**Raw data**
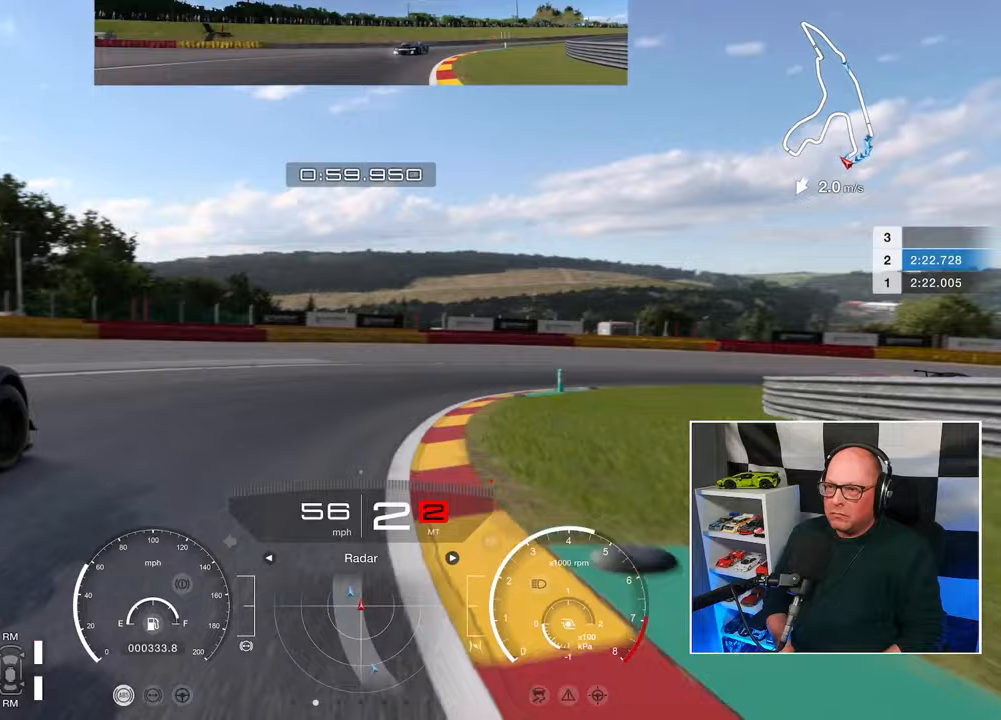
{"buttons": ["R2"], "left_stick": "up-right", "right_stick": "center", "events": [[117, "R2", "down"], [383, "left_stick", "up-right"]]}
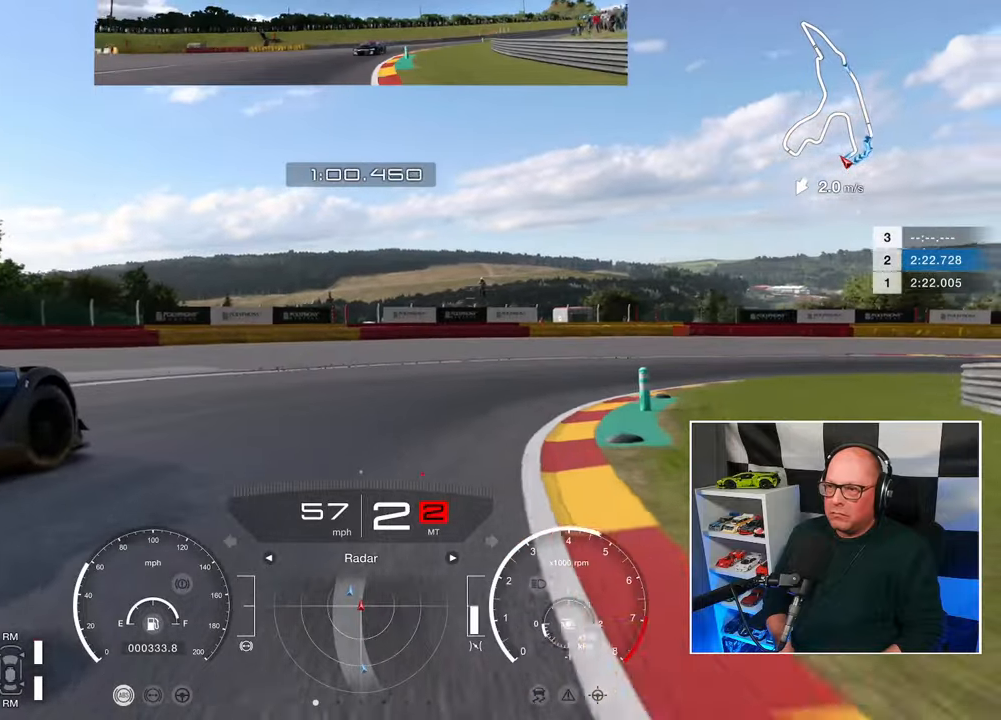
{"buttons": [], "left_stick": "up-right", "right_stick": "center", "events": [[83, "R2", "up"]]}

--

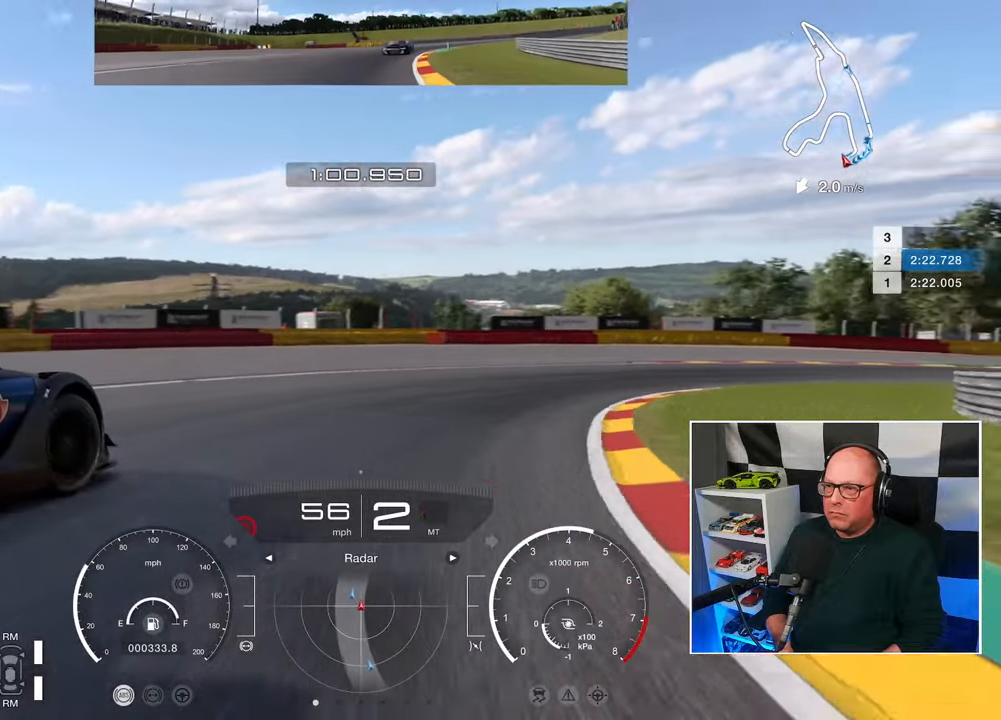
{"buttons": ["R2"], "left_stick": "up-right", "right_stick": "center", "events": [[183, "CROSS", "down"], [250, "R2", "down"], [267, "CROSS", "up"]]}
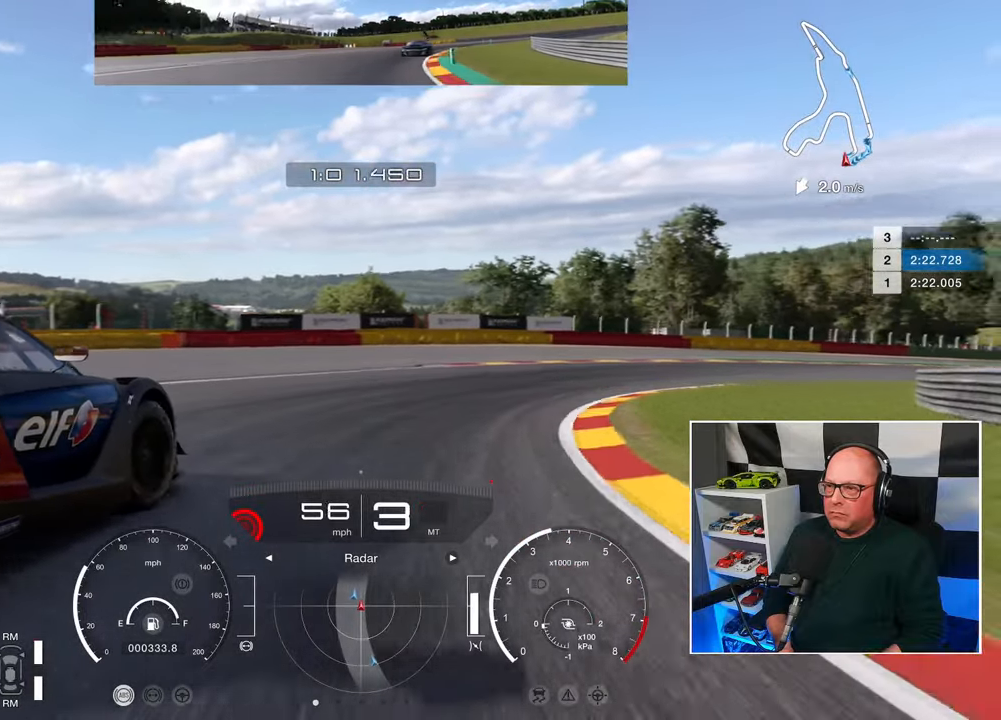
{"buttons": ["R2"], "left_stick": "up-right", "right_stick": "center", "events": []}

**Your task**
Check each line above for the string "down" and copy those that have it.

**Answer to the exercise**
{"buttons": ["R2"], "left_stick": "up-right", "right_stick": "center", "events": [[117, "R2", "down"], [383, "left_stick", "up-right"]]}
{"buttons": ["R2"], "left_stick": "up-right", "right_stick": "center", "events": [[183, "CROSS", "down"], [250, "R2", "down"], [267, "CROSS", "up"]]}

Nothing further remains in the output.